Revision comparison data
===
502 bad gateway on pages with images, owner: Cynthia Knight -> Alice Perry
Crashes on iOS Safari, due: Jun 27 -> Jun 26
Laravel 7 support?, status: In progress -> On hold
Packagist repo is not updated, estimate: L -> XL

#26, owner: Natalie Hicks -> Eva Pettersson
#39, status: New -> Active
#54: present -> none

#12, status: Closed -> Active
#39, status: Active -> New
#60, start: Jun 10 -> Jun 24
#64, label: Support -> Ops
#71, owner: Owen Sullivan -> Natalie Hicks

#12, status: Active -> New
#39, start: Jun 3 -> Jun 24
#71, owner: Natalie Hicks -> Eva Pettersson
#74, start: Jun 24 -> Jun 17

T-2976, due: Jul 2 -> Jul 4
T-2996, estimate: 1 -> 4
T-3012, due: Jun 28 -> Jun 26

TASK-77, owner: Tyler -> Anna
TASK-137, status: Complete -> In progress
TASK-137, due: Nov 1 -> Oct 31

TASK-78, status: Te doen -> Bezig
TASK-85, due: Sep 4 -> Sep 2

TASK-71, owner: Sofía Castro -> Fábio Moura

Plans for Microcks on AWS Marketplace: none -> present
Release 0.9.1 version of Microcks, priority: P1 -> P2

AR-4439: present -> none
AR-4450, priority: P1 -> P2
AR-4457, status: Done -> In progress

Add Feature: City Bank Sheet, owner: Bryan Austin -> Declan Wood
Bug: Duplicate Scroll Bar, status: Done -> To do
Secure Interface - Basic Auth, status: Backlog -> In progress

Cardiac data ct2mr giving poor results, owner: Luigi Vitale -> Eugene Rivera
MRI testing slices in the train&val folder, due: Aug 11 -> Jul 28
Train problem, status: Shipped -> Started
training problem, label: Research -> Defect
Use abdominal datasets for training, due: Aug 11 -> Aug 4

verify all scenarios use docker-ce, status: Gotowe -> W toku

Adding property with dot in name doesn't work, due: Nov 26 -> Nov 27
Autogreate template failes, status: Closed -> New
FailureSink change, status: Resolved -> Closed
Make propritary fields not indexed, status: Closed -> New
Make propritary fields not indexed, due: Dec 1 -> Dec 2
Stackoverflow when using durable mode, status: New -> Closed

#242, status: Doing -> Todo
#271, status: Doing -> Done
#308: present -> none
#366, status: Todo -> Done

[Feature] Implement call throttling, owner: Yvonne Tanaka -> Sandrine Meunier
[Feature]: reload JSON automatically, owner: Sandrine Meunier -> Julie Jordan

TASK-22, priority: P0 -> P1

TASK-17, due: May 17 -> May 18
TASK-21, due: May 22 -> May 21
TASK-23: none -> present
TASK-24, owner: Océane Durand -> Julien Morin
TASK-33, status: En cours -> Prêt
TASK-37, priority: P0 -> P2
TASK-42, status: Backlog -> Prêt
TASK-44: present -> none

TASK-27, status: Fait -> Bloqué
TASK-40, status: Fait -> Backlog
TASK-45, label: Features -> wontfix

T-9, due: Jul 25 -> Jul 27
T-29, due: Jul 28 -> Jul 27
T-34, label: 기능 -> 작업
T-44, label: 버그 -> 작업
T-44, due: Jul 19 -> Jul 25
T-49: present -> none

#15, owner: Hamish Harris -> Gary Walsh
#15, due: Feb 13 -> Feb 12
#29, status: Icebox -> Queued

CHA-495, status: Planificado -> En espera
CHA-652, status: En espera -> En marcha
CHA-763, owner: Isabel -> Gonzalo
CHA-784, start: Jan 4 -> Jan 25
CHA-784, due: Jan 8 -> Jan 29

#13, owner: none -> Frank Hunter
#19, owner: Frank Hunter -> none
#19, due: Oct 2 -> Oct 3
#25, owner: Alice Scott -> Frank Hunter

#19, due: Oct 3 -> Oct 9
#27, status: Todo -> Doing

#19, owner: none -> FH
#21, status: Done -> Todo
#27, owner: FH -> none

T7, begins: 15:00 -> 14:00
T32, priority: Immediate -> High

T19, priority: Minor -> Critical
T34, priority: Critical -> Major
===
→ What is required:
Among the records, find every line holding the word "priority" and copy it.

→ Output below:
Release 0.9.1 version of Microcks, priority: P1 -> P2
AR-4450, priority: P1 -> P2
TASK-22, priority: P0 -> P1
TASK-37, priority: P0 -> P2
T32, priority: Immediate -> High
T19, priority: Minor -> Critical
T34, priority: Critical -> Major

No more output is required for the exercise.